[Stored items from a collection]
▼▼▼

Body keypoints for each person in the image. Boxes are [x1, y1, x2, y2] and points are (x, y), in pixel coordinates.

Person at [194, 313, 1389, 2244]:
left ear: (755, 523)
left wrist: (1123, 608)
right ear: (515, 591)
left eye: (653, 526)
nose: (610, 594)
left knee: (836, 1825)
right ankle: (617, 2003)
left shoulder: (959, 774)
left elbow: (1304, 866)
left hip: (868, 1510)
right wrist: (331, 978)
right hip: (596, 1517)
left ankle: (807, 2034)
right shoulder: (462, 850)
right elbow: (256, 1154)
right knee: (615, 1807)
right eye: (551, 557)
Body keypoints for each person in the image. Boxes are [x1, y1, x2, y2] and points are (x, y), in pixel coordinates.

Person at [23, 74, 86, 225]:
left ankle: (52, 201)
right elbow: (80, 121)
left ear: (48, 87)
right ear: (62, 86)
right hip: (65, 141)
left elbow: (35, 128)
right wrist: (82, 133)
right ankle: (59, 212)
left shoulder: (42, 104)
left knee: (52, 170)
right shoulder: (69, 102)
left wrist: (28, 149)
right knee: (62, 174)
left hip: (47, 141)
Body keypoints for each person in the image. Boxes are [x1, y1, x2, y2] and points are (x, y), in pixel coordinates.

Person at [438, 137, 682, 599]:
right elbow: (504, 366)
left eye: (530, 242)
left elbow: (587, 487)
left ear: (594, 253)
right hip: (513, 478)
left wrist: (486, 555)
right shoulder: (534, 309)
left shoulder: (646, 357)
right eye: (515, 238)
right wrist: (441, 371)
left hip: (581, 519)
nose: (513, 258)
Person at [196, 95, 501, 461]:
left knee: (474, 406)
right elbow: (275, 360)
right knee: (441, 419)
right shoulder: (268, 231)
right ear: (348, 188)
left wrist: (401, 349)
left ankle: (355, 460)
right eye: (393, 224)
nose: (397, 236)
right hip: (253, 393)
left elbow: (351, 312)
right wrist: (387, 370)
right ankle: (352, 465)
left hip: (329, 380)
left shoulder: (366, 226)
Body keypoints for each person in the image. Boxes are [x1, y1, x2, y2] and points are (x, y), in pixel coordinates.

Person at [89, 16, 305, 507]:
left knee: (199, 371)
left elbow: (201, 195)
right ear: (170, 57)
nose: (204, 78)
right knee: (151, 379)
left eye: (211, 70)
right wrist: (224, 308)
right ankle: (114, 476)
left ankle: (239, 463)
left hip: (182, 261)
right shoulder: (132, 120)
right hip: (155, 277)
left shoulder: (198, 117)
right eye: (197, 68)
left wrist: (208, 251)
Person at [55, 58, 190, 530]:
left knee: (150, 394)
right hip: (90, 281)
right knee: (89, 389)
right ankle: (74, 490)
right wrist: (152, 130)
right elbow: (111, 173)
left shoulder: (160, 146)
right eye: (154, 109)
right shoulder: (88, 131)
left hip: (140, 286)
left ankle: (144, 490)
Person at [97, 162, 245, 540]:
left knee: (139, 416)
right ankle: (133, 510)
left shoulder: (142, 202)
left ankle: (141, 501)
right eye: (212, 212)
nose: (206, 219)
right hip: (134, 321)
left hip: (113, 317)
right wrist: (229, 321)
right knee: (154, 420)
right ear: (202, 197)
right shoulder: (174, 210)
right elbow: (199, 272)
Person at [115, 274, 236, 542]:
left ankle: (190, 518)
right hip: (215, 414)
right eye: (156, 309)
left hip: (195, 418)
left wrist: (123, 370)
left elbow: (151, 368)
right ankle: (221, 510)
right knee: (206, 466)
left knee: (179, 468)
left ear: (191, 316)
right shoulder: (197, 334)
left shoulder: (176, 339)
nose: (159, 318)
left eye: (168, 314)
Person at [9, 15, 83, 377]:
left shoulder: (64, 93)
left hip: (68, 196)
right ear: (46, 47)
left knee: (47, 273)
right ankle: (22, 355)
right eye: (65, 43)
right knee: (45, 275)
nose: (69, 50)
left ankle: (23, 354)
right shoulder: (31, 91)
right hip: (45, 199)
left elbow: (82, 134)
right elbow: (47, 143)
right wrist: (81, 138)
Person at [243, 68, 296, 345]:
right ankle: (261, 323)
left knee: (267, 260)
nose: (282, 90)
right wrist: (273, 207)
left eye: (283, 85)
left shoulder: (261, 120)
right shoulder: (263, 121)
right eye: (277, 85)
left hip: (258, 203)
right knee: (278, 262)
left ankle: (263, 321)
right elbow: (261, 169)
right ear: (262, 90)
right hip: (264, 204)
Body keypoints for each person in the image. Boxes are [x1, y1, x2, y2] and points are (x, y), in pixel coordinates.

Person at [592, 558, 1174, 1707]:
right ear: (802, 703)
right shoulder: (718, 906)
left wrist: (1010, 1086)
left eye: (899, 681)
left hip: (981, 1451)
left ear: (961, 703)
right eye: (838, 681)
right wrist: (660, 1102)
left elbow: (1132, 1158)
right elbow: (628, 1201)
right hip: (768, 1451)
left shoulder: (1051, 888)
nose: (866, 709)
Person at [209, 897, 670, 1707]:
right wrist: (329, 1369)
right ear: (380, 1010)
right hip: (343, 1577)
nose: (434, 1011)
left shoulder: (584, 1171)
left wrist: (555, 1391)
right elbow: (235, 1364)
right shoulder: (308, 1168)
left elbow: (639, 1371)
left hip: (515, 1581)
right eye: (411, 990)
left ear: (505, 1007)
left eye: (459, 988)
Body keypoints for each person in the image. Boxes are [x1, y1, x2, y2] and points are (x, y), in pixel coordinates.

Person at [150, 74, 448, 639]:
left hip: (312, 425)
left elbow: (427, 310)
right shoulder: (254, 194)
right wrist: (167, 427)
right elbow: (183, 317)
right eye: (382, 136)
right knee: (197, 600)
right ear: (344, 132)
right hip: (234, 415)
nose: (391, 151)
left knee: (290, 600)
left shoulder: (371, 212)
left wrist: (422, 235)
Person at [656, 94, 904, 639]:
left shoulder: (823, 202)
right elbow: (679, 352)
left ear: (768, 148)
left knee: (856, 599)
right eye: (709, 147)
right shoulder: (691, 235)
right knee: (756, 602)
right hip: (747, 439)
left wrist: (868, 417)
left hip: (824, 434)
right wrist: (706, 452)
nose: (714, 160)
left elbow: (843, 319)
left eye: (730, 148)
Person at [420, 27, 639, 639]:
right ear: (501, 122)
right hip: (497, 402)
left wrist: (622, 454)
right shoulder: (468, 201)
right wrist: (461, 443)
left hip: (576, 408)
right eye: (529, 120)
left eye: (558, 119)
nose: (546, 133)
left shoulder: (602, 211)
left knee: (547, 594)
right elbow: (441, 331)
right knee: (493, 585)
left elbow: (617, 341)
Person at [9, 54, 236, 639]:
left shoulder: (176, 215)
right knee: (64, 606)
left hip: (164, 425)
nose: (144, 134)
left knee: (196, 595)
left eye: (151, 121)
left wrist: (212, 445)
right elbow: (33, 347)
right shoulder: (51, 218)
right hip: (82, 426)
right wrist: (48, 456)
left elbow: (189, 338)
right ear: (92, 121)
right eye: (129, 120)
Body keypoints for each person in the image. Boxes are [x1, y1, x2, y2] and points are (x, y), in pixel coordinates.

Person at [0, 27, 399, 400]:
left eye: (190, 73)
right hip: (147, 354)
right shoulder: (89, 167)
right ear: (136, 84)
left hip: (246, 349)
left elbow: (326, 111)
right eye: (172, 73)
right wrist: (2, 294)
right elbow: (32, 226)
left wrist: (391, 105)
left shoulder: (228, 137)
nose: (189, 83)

▲▲▲

**To do:** Out of the data above, transcribe exactly and only the lines starting with the line that has "right eye: (65, 43)" and going on through the line that has "right wrist: (273, 207)", both included.

**Written response:**
right eye: (65, 43)
right knee: (45, 275)
nose: (69, 50)
left ankle: (23, 354)
right shoulder: (31, 91)
right hip: (45, 199)
left elbow: (82, 134)
right elbow: (47, 143)
right wrist: (81, 138)
Person at [243, 68, 296, 345]:
right ankle: (261, 323)
left knee: (267, 260)
nose: (282, 90)
right wrist: (273, 207)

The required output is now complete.